Рошель верхний этаж нравился потому, что Мартина все время торчала у Тони. Это значило, что комната находится в полном распоряжении Рошель и она может свободно скакать по ней, воображая себя эстрадной певицей, прижимая к губам щётку для волос вместо микрофона и любуясь своим отражением в зеркале на двери платяного шкафа. Она все время на себя любуется. Думаю, я бы тоже не отрывалась от зеркала, если бы выглядела как Рошель. Ей всего двенадцать, но она хочет казаться намного старше. Она очень хорошенькая: длинные вьющиеся светлые волосы, личико сердечком и пухлые розовые губки, как на сахарных валентинках. В остальном характер у неё совсем не сахар. Я часто с трудом выношу мою сестрицу Рошель.

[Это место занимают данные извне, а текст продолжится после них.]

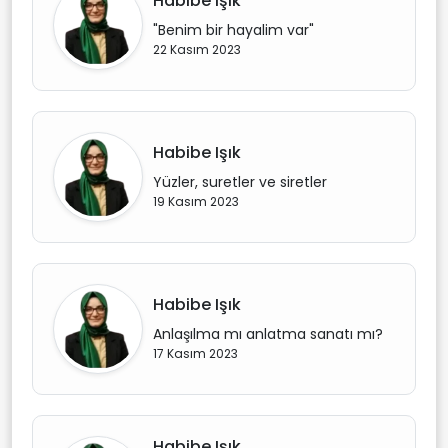
Habibe Işık
"Benim bir hayalim var"
22 Kasım 2023
Habibe Işık
Yüzler, suretler ve siretler
19 Kasım 2023
Habibe Işık
Anlaşılma mı anlatma sanatı mı?
17 Kasım 2023
Habibe Işık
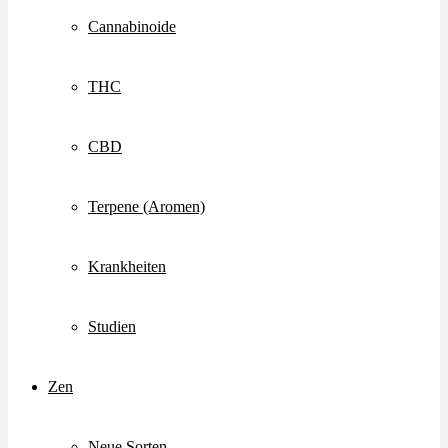
Cannabinoide
THC
CBD
Terpene (Aromen)
Krankheiten
Studien
Zen
Neue Sorten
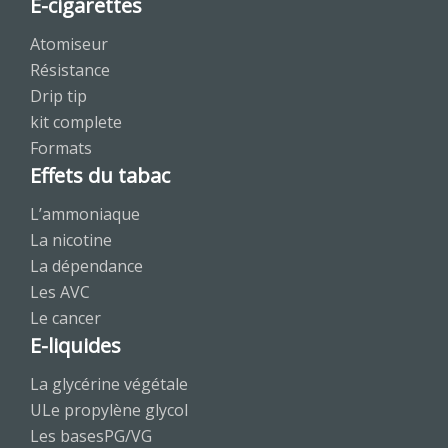
E-cigarettes
Atomiseur
Résistance
Drip tip
kit complete
Formats
Effets du tabac
L’ammoniaque
La nicotine
La dépendance
Les AVC
Le cancer
E-liquides
La glycérine végétale
ULe propylène glycol
Les basesPG/VG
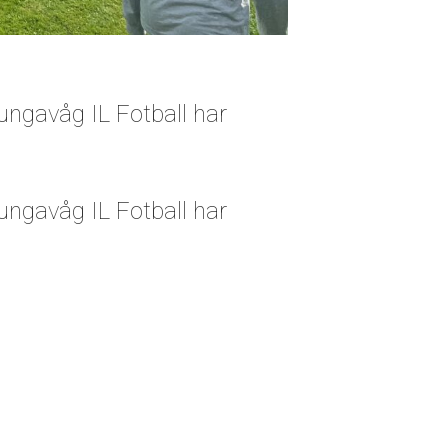
rungavåg IL Fotball har
rungavåg IL Fotball har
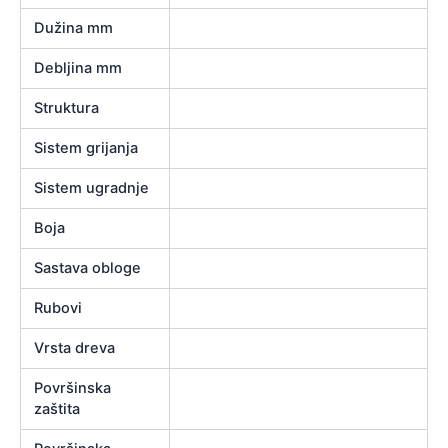
Dužina mm
Debljina mm
Struktura
Sistem grijanja
Sistem ugradnje
Boja
Sastava obloge
Rubovi
Vrsta dreva
Površinska
zaštita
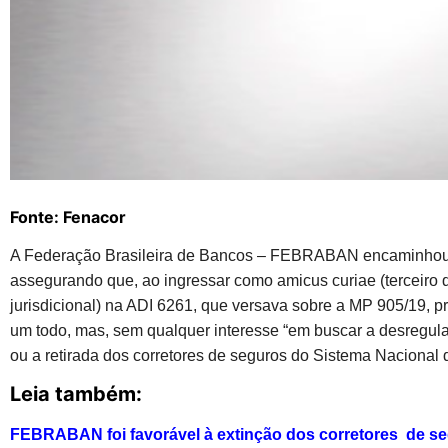
Fonte: Fenacor
A Federação Brasileira de Bancos – FEBRABAN encaminhou 
assegurando que, ao ingressar como amicus curiae (terceiro 
jurisdicional) na ADI 6261, que versava sobre a MP 905/19, 
um todo, mas, sem qualquer interesse “em buscar a desregul
ou a retirada dos corretores de seguros do Sistema Naciona
Leia também:
FEBRABAN foi favorável à extinção dos corretores de s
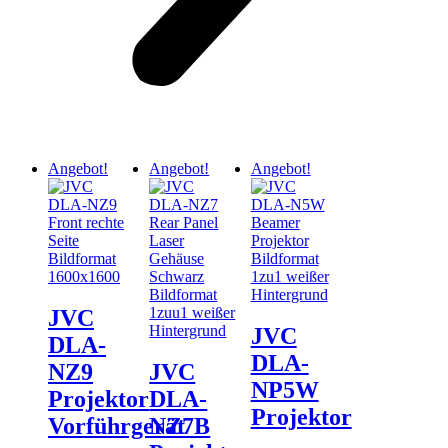
Angebot!
Angebot!
Angebot!
JVC
JVC
DLA-
DLA-
NZ9
JVC
NP5W
Projektor
DLA-
Projektor
Vorführgerät
NZ7B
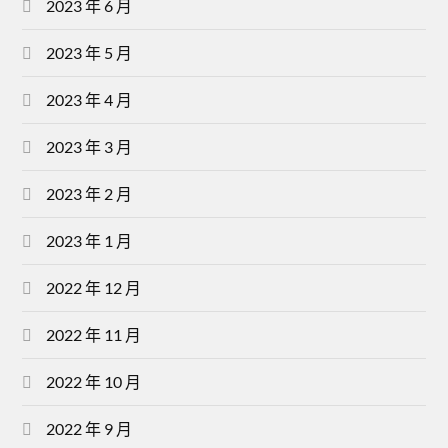
2023 年 6 月
2023 年 5 月
2023 年 4 月
2023 年 3 月
2023 年 2 月
2023 年 1 月
2022 年 12 月
2022 年 11 月
2022 年 10 月
2022 年 9 月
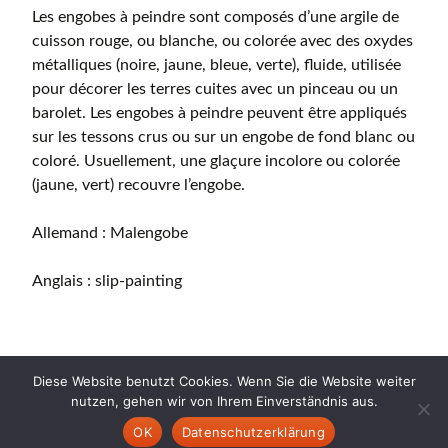
Les engobes à peindre sont composés d’une argile de
cuisson rouge, ou blanche, ou colorée avec des oxydes
métalliques (noire, jaune, bleue, verte), fluide, utilisée
pour décorer les terres cuites avec un pinceau ou un
barolet. Les engobes à peindre peuvent être appliqués
sur les tessons crus ou sur un engobe de fond blanc ou
coloré. Usuellement, une glaçure incolore ou colorée
(jaune, vert) recouvre l’engobe.
Allemand : Malengobe
Anglais : slip-painting
Diese Website benutzt Cookies. Wenn Sie die Website weiter
nutzen, gehen wir von Ihrem Einverständnis aus.
Copyright © 2026 CERAMICA CH. All Rights Reserved.
OK
Datenschutzerklärung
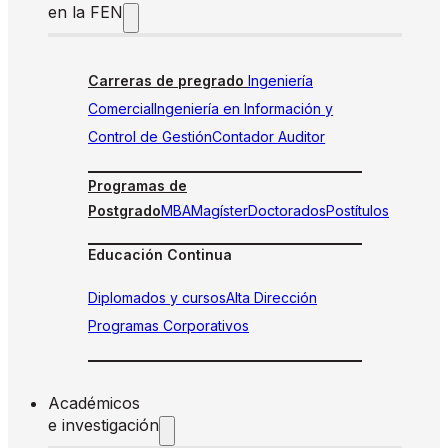
en la FEN
Carreras de pregrado
Ingeniería
Comercial
Ingeniería en Información y
Control de Gestión
Contador Auditor
Programas de
Postgrado
MBA
Magíster
Doctorados
Postítulos
Educación Continua
Diplomados y cursos
Alta Dirección
Programas Corporativos
Académicos
e investigación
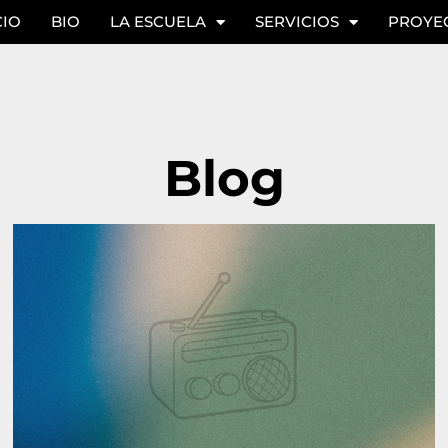
CIO
BIO
LA ESCUELA
SERVICIOS
PROYE
Blog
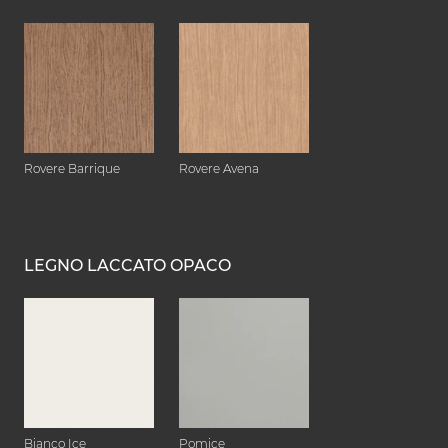
Rovere Barrique
Rovere Avena
LEGNO LACCATO OPACO
Bianco Ice
Pomice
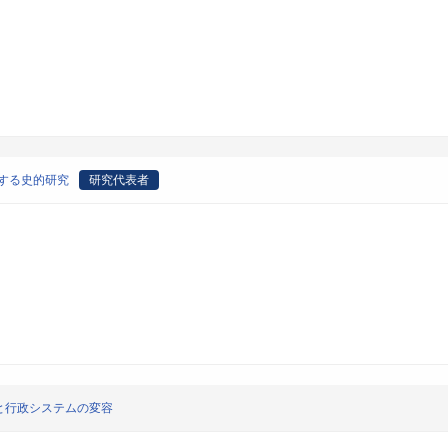
関する史的研究
研究代表者
と行政システムの変容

Мне нравилось жить на верхнем этаже потому, что я могла воображать, глядя из окна, что мы с Фиалкой летим высоко над крышами нашего города к океану — через весь мир в её родную Австралию. Я знала, что настоящие волнистые попугайчики родом оттуда. Когда мне хотелось поговорить с Фиалкой, она всегда откликалась: «Привет, Дикси!» Но если у вас хватит бестактности перевернуть Фиалку вверх ногами, вы увидите белую этикетку с надписью: «Сделано в Китае». Она не говорит по-китайски, но я иногда выуживала для неё из мусорных баков упаковки от чоу-мейн и китайского рагу, и она радостно утыкалась в них клювиком.
Я нащупала Фиалку в рукаве кофты. Я теперь редко ношу её на пальце, даже дома, потому что все таращатся на меня, как на ненормальную. Так что я сую её в рукав, как бумажный платочек, и иногда потихоньку поглаживаю по пёрышкам. Сейчас мне тоже пришлось её погладить, потому что Мартина, Джуд и Рошель орали во всю глотку, а она этого не любит, я знаю.